Required work:
a) According to the Roblox scripting passage below, what kind of script should hold a gameplay mechanic that affects all players, such as a trap?
b) Reproduce the part of the Roblox scripting passage below starting with "With the combination" and going on through "in a LocalScript.".

With the combination of camera and control scripts we now can configure our Roblox game to operate as a 2D platformer. If you want to add or expand to the system we set up here, be mindful of when you use Scripts and LocalScripts. Remember, if there is a gameplay mechanic that will affect all of the players (such as a trap, moving platforms, etc), then that should be implemented in a Script. If you are adding new controls or player specific feedback (such as a dash move, double jump, camera fade effects), those should go in a LocalScript.

Data shown:
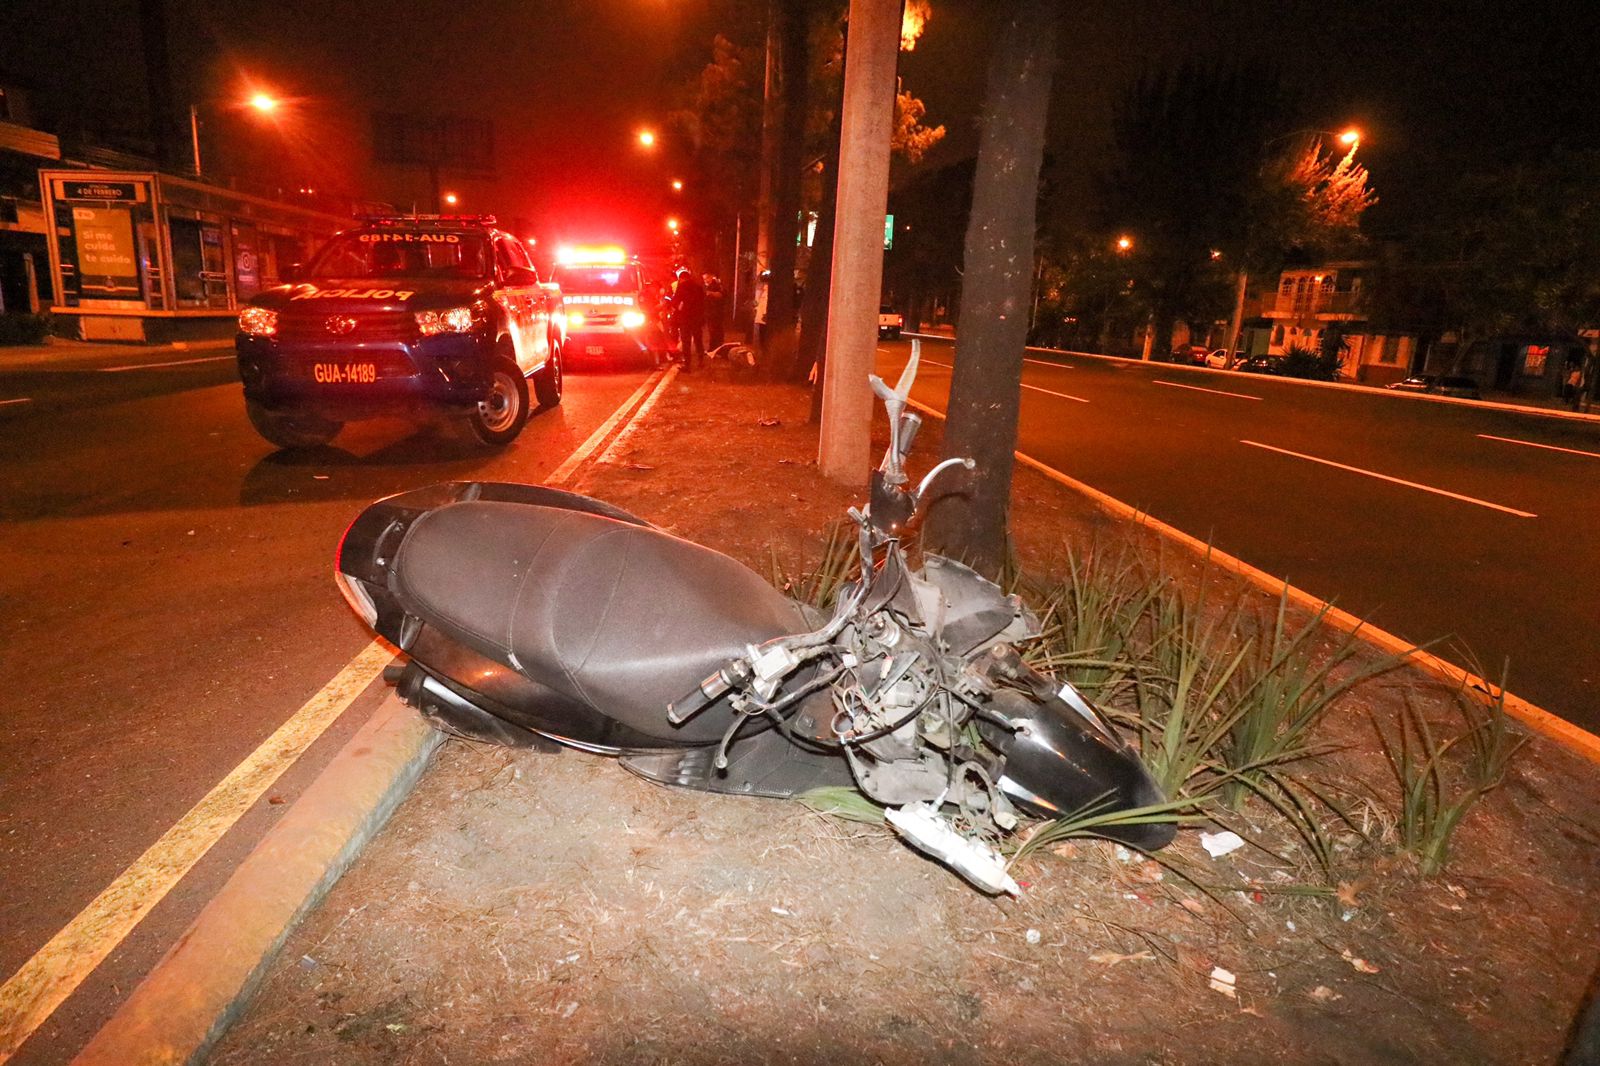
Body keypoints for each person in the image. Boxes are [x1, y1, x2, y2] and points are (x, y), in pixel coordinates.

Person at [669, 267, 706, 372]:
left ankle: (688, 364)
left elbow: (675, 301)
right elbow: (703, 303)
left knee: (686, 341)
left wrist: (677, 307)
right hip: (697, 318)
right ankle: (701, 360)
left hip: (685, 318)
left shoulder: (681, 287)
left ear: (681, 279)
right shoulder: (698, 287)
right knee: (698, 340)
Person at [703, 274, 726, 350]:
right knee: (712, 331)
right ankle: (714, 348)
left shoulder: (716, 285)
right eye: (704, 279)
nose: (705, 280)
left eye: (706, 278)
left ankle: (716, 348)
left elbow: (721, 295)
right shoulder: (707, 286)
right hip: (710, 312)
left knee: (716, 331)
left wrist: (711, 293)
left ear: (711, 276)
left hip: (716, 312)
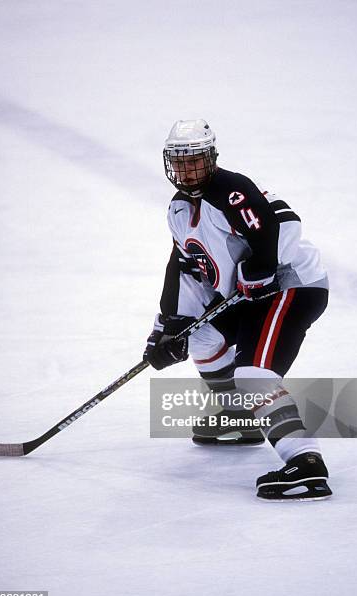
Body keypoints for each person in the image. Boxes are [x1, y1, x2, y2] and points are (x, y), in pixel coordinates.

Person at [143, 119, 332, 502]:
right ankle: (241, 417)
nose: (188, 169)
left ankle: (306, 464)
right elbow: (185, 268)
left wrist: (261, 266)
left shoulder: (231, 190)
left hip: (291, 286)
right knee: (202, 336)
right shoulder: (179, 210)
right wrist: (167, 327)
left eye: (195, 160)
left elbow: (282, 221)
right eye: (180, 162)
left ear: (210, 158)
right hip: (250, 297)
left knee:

Task responses:
a) A Script.

b)
With the combination of camera and control scripts we now can configure our Roblox game to operate as a 2D platformer. If you want to add or expand to the system we set up here, be mindful of when you use Scripts and LocalScripts. Remember, if there is a gameplay mechanic that will affect all of the players (such as a trap, moving platforms, etc), then that should be implemented in a Script. If you are adding new controls or player specific feedback (such as a dash move, double jump, camera fade effects), those should go in a LocalScript.